They also announced that they would publish an open-source legal agreement to further facilitate model sharing partnerships. OpenAI says it is aware of at least five existing GPT-2 replicas. According to a recent statement on their website, they released a 774 million parameter model after researching “about the potential abuse and social benefits of the model after subsequent research with partners and the AI community” the February version was $124 million.
One of these was published last week, in the Wired reports, They created them with free cloud computing provided by Google and used text from millions of websites linked to Reddy, such as GPT-2. They say that a high-school with some coding knowledge can do the same. Its creators, Aaron Gokaslan and Vanya Cohen wanted to show you that you don’t have to be a Silicon Valley technology company with a few million dollars and a PHD grade to create these duplicate-text-generated programs.
“It gives everyone the opportunity to have an important conversation about safety and help researchers protect against potential future breaches,” Cohen told Wired. Their argument is that it is better to keep these algorithms open so that we know how we are working.

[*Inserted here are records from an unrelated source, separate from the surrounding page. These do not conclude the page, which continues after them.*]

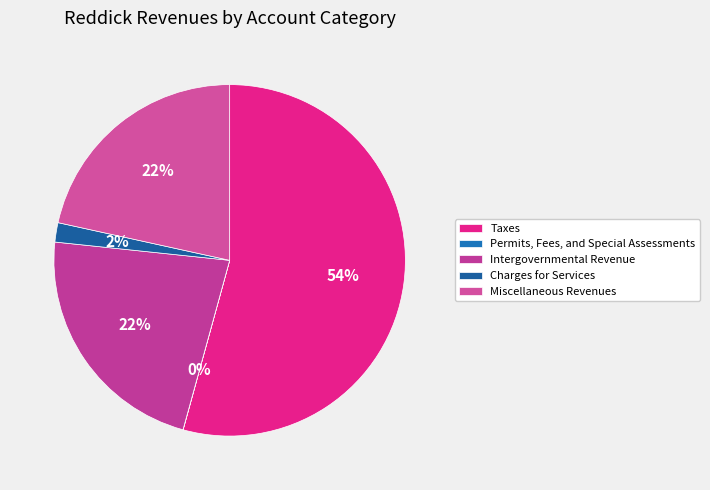

What is the total percentage of Taxes and Permits, Fees, and Special Assessments?

54.3%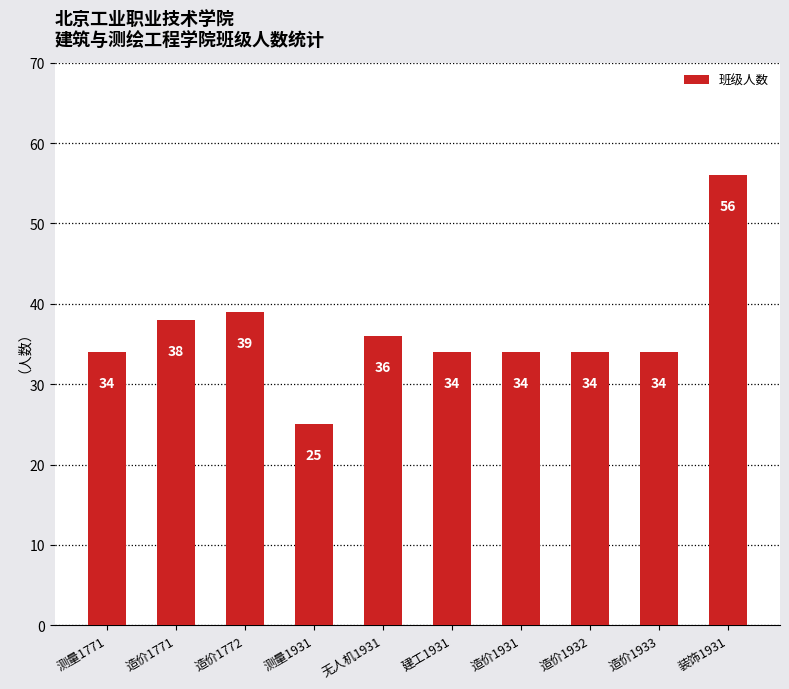

What is the minimum value shown in the chart?

25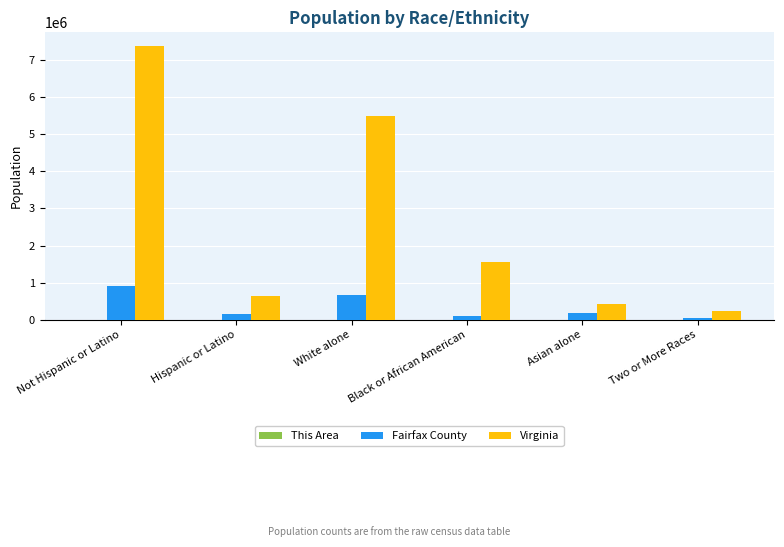

Where is Virginia nearest to the value 3801299?

White alone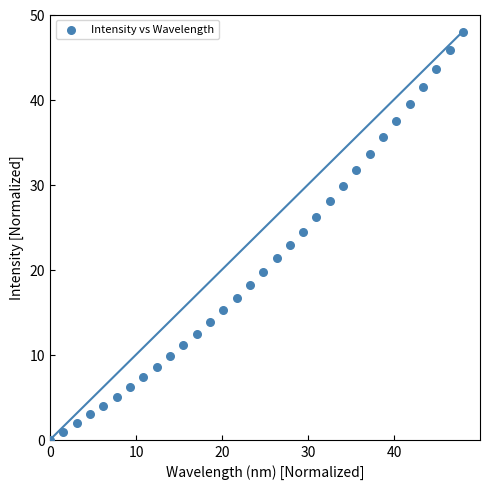

What is the range of X values (max minus min)?

48.0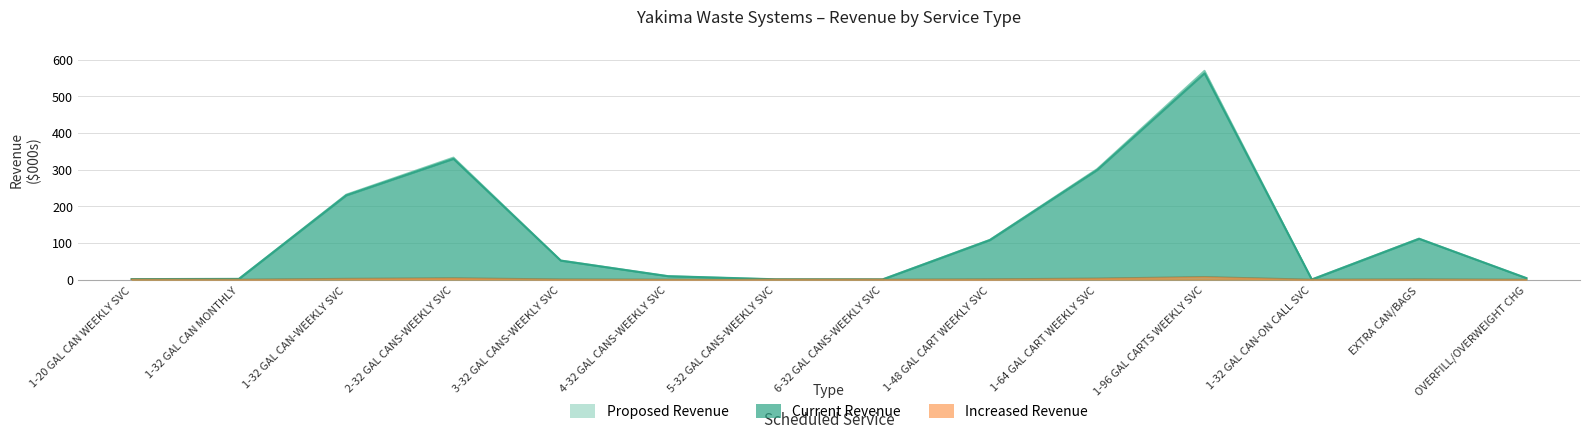

Which series has the widest spread of values?

Proposed Revenue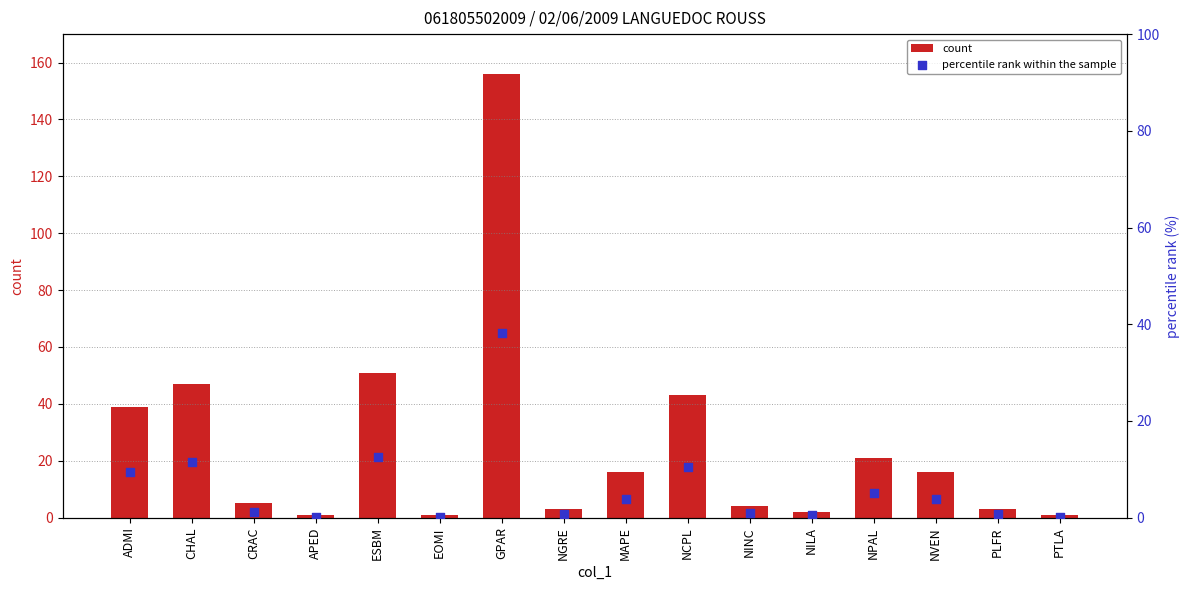

What are all the series names shown in the legend?

count, percentile rank within the sample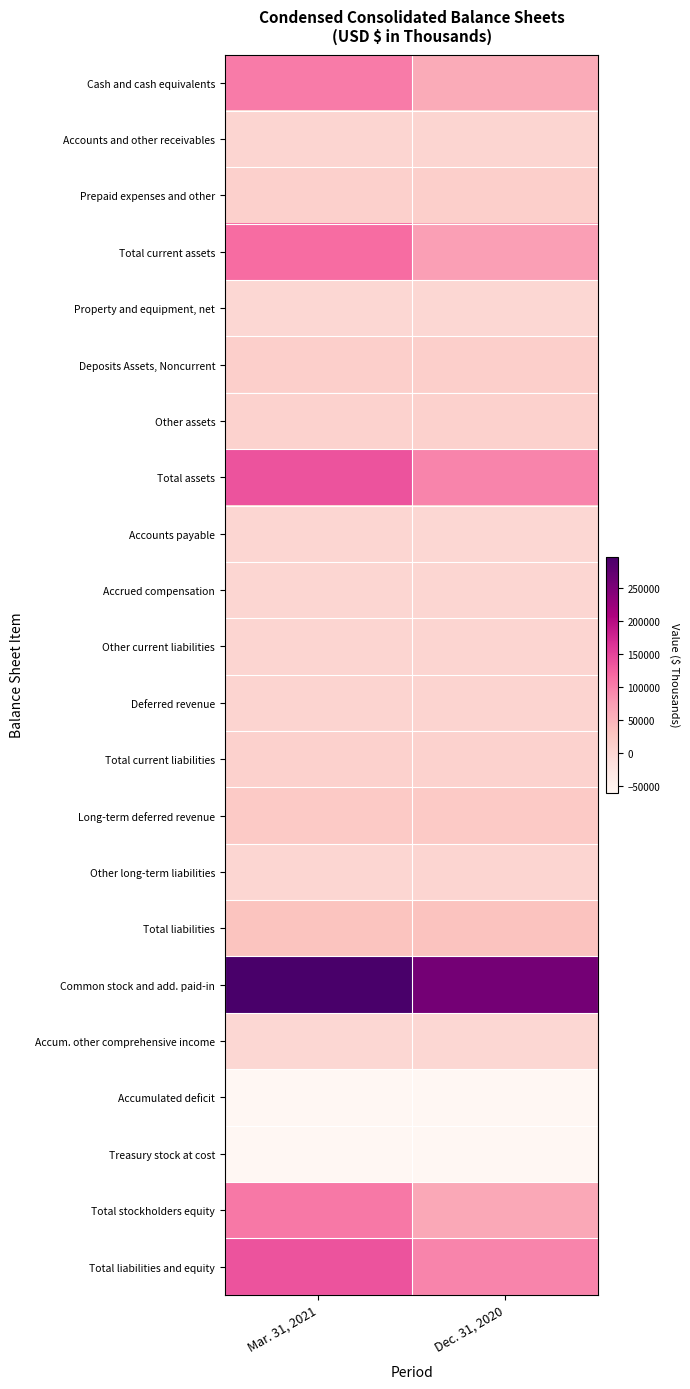

Reading right to left, list all the values displayed in this chart.

Cash and cash equivalents: Dec. 31, 2020=59522	Mar. 31, 2021=102624
Accounts and other receivables: Dec. 31, 2020=2218	Mar. 31, 2021=2034
Prepaid expenses and other: Dec. 31, 2020=12610	Mar. 31, 2021=11213
Total current assets: Dec. 31, 2020=74350	Mar. 31, 2021=115871
Property and equipment, net: Dec. 31, 2020=209	Mar. 31, 2021=254
Deposits Assets, Noncurrent: Dec. 31, 2020=12571	Mar. 31, 2021=12296
Other assets: Dec. 31, 2020=9000	Mar. 31, 2021=7987
Total assets: Dec. 31, 2020=96130	Mar. 31, 2021=136408
Accounts payable: Dec. 31, 2020=149	Mar. 31, 2021=469
Accrued compensation: Dec. 31, 2020=1001	Mar. 31, 2021=933
Other current liabilities: Dec. 31, 2020=2457	Mar. 31, 2021=2718
Deferred revenue: Dec. 31, 2020=5173	Mar. 31, 2021=5098
Total current liabilities: Dec. 31, 2020=8780	Mar. 31, 2021=9218
Long-term deferred revenue: Dec. 31, 2020=21334	Mar. 31, 2021=20183
Other long-term liabilities: Dec. 31, 2020=2035	Mar. 31, 2021=1709
Total liabilities: Dec. 31, 2020=32149	Mar. 31, 2021=31110
Common stock and add. paid-in: Dec. 31, 2020=258756	Mar. 31, 2021=298037
Accum. other comprehensive income: Dec. 31, 2020=122	Mar. 31, 2021=122
Accumulated deficit: Dec. 31, 2020=-113164	Mar. 31, 2021=-111128
Treasury stock at cost: Dec. 31, 2020=-81733	Mar. 31, 2021=-81733
Total stockholders equity: Dec. 31, 2020=63981	Mar. 31, 2021=105298
Total liabilities and equity: Dec. 31, 2020=96130	Mar. 31, 2021=136408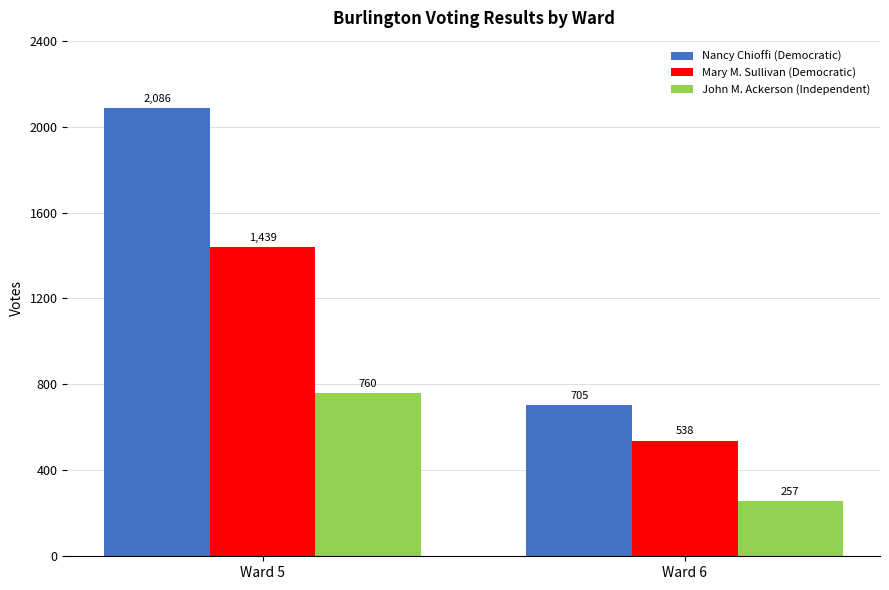

What are all the series names shown in the legend?

Nancy Chioffi (Democratic), Mary M. Sullivan (Democratic), John M. Ackerson (Independent)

The purpose of these algorithms is to create a complete article on any subject from a man-written prompt – and they can produce incredibly admirable copies filled with false quotes and abuse take the example of a naked group of unicorns. But it is not perfect. It is a machine-learning program based on the statistical pattern of language rather than understanding its results. This could lead to a story of an underwater fire, for example, or an article that looks like someone threw a bunch of loosely connected sentences together. As the research team behind GPT-2 explains, it is better on issues concerned with politics and popular culture (8 million or so pages used for algorithm training are better on both pages) or better on technical issues.